I have found in my life, that the minute, the instant that I stopped trying to find the right person to make me stop "aching", and I looked to God to fill that role, THAT'S the moment I became content. I am filled. I don't have a "significant other". I don't know if I will ever have someone in this life to fill that role...and for the first time in my life, I am totally OK with that. The reason for my contentment is that I have filled that gap. That role has been filled with GOD. The position is no longer open to applicants. Any relationships that I have in my life outside of that are GREAT, but they can't hold a candle to the one relationship that completely sustains me. How could I have ever thought another person could do that? The saying that "there is a God-shaped hole in all of us" couldn't be more true. We all need to stop trying to force a person into that hole. THEY WILL NOT FIT. It is God-shaped for a reason. He designed the hole. He knows He fits there. BUT--He will not fill it without being invited. God is a gentleman, He waits for the invitation.

Be aware of your longings.

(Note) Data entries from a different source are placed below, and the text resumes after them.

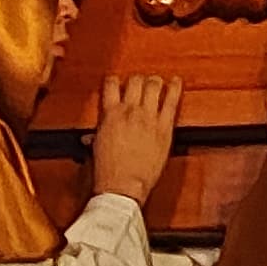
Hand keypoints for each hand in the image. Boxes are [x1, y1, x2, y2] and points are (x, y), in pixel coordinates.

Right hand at [92, 74, 185, 203]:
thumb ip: (96, 136)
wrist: (123, 186)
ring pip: (153, 86)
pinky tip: (177, 82)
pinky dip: (175, 89)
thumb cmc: (109, 171)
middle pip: (135, 81)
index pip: (111, 84)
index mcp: (111, 115)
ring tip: (156, 82)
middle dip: (137, 80)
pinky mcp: (164, 127)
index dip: (114, 80)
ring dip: (155, 82)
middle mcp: (130, 111)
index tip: (117, 81)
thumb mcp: (97, 148)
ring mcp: (148, 117)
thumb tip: (89, 137)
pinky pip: (171, 102)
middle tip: (140, 83)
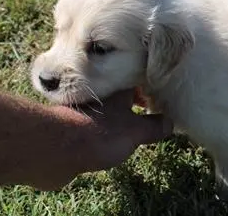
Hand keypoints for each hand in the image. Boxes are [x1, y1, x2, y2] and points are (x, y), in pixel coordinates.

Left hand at [34, 89, 171, 190]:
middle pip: (119, 90)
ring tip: (126, 128)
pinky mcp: (69, 123)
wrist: (57, 149)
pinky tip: (103, 139)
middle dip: (131, 100)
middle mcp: (99, 89)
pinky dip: (100, 126)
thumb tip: (170, 123)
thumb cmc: (100, 133)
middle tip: (144, 111)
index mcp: (118, 85)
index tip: (156, 96)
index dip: (148, 86)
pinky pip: (91, 120)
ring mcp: (82, 106)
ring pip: (104, 105)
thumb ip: (155, 126)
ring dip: (114, 114)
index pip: (138, 77)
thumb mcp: (137, 131)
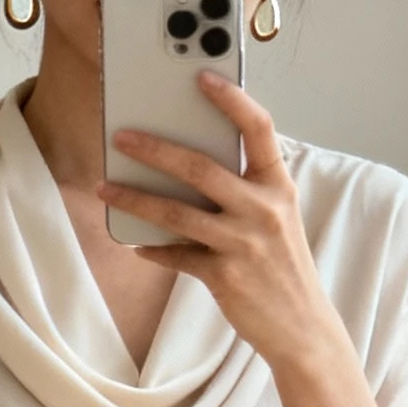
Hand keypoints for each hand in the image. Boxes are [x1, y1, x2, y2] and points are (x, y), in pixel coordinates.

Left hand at [99, 74, 339, 374]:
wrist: (301, 327)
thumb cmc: (282, 267)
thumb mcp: (276, 218)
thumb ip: (244, 189)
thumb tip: (188, 168)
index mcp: (277, 185)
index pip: (258, 129)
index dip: (231, 99)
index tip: (201, 78)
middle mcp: (262, 209)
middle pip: (200, 168)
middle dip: (155, 149)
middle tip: (122, 136)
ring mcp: (243, 244)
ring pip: (178, 212)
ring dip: (136, 198)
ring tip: (107, 186)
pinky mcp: (225, 277)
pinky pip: (178, 256)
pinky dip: (154, 249)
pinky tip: (135, 244)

Know that the reason you exist is to have a relationship with God. He longs for you. Do not keep trying to fit a square peg into a round hole. You'll end up breaking something (if you haven't already) if you keep trying to force things to fit where they do not fit. If you feel empty, lonely, aching for someone, my advice is to fill it with God. Nothing else will fit. You are made in His image. He made you like Him. He desires you, and whether you realize it or not, your desire is for Him. He is the only one who can heal your ache. I know, I speak from experience. I no longer have that chasm in my heart. I have never been happier or more fulfilled. I no longer have that unending ache. Look to Him. You may think the ache is for a physical person, perhaps the enemy has warped your perception. I too thought the same thing. I ached to be held, touched, kissed, etc...all of those things. (I won't go too far with that, but I DO UNDERSTAND). Today I am fulfilled. I don't ache anymore. I don't want you to ache anymore either. Please (listen closely) know that God desires you as much as you are desiring someone else. Go for it. Let Him be your soul mate. It makes perfect sense. No one else can possibly fit your God-shaped hole. It is God-shaped for a reason. Seek Him out. Draw Him into your heart. You will find what you've been searching and longing for all this time. I PROMISE! It is HIS design.

3 comments:

Kimberly said...

i feel the same way you do. i have dedicated my life (recently as you know) to following Him and no other.

i've been focused on not dating for about 3 years now. but i've struggled with where to place my focus. in those past years i've learned to be so content on my own, that i cant imagine changing that now - it's an awesome feeling to focus on needing Him and not a man to fill that chasm :)

beautiful post! *HUGS*

Anonymous said...

Center of the target! Until we get "the relationship" on straight, we cannot expect Him to bring other relationships into our lives to bless us. You are right, if we try to fill the void with another, disaster will follow. He wants our happiness as much as we do, and if we will learn to wait on Him, He will deliver. It is true that "the relationship" is all we need, but He will add much more to our lives IF we will trust Him.

Erin said...

I know this in my head. How do I get it in my heart? I want the contentment that you have - I'm having a hard time letting God take that spot. I KNOW He's the only One who can. But I'm not content at all.

Amy has my email if you feel like replying that way.

Thanks for writing this. I'll be reading it often.